My wife and I have a pact that if we make it to our 90’s we are going to eat chocolate ice cream three times a day. Such reckless consumption of saturated fats would be quite tasty, even if it hastened our ultimate deaths. It’s a way of trivializing and coping with the stress of a more grave concern – that one day we might have so much pain, disability, incontinence, and dementia that admonitions like eating healthy seem petty and absurd. Plan B, for when the ice cream comes up in a bilious storm of vomit and nausea, is too upsetting to contemplate – yet people are forced to heroically consider it somewhere in the world, each day.
Yesterday the controversy surrounding euthanasia for the terminally ill was thrust into the spotlight after reports that a famous orchestra conductor and his wife ended their lives together.
Sir Edward Downs, past conductor of the BBC Philharmonic Orchestra and of the Royal Opera House in London, and his wife Joan, a choreographer and ballerina suffering from terminal cancer, both ingested a lethal dose of sedative medications and died peacefully alongside one another after 54 years of marriage.
From the New York Times:
The couple’s children said… that last week they accompanied their father, 85, and their mother, Joan, 74, on the flight to Zurich, where the Swiss group Dignitas helped arrange the suicides. On Friday, the children said, they watched, weeping, as their parents drank “a small quantity of clear liquid” before lying down on adjacent beds, holding hands.
“Within a couple of minutes they were asleep, and died within 10 minutes,” Caractacus Downes, the couple’s 41-year-old son, said in the interview after his return to Britain. “They wanted to be next to each other when they died.” He added, “It is a very civilized way to end your life, and I don’t understand why the legal position in this country doesn’t allow it.”
There are several layers of controversy in this matter.

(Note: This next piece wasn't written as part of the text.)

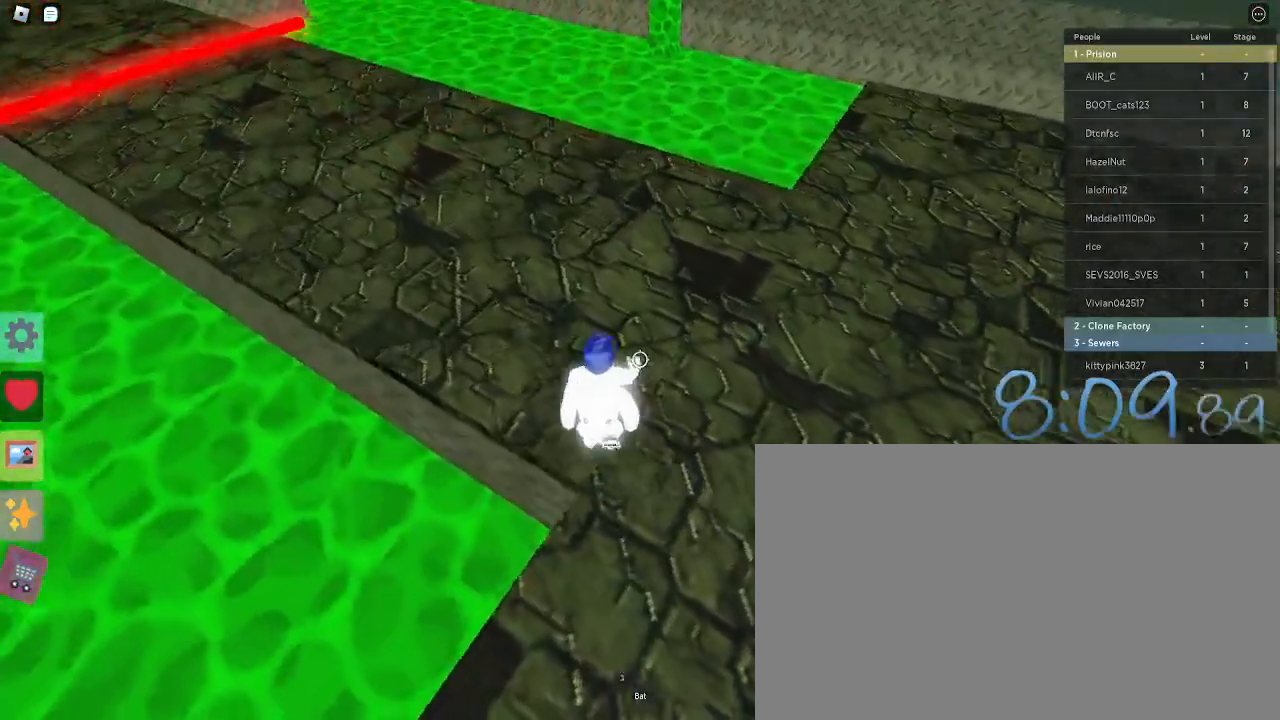
{"keys": ["a"], "mouse": [], "events": [[483, "w", "up"]]}
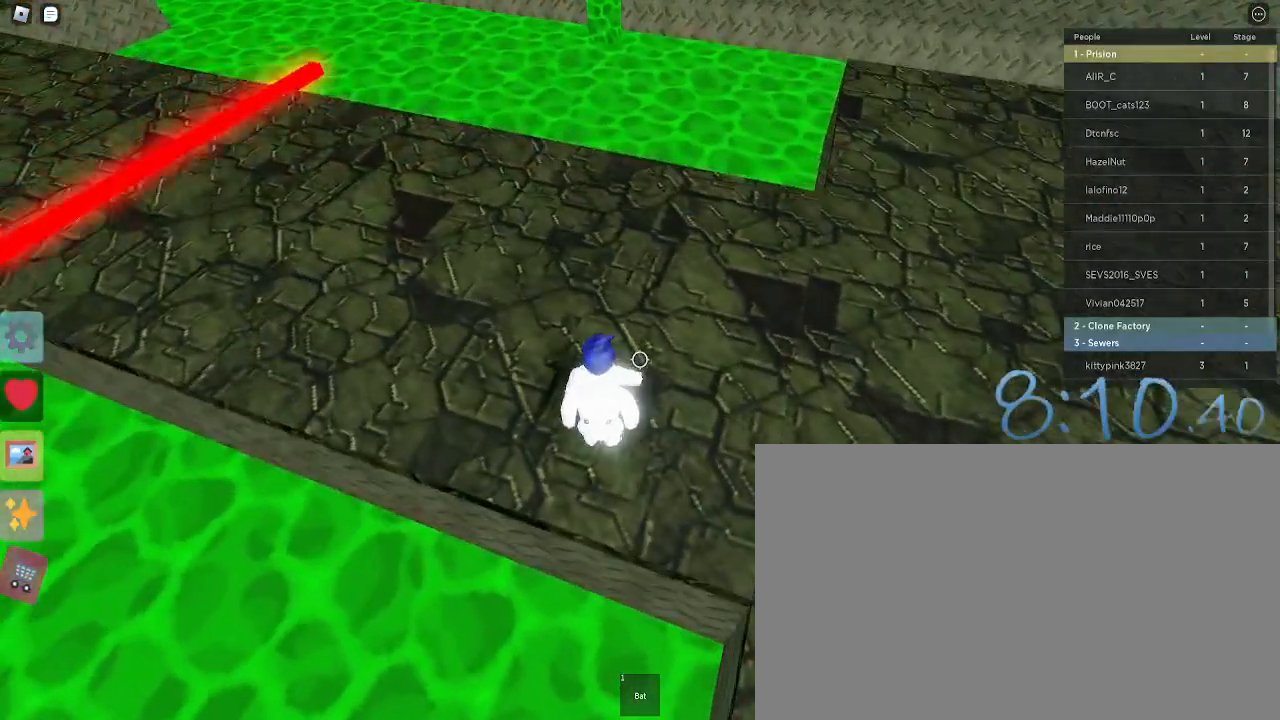
{"keys": [], "mouse": [], "events": [[33, "a", "up"]]}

The most obvious is the notion of assisted suicide for the terminally ill. Should a person suffering from an incurable illness be allowed to end their life? Washington State voters approved a “Death with Dignity” referendum in November, 2008 by a 58 to 41% margin, becoming only the second state in addition to Oregon to allow physician-assisted suicide for the terminally ill. A majority of American’s responded “Yes” in a 2005 Gallup poll, although the specific wording of the question impacted opinions.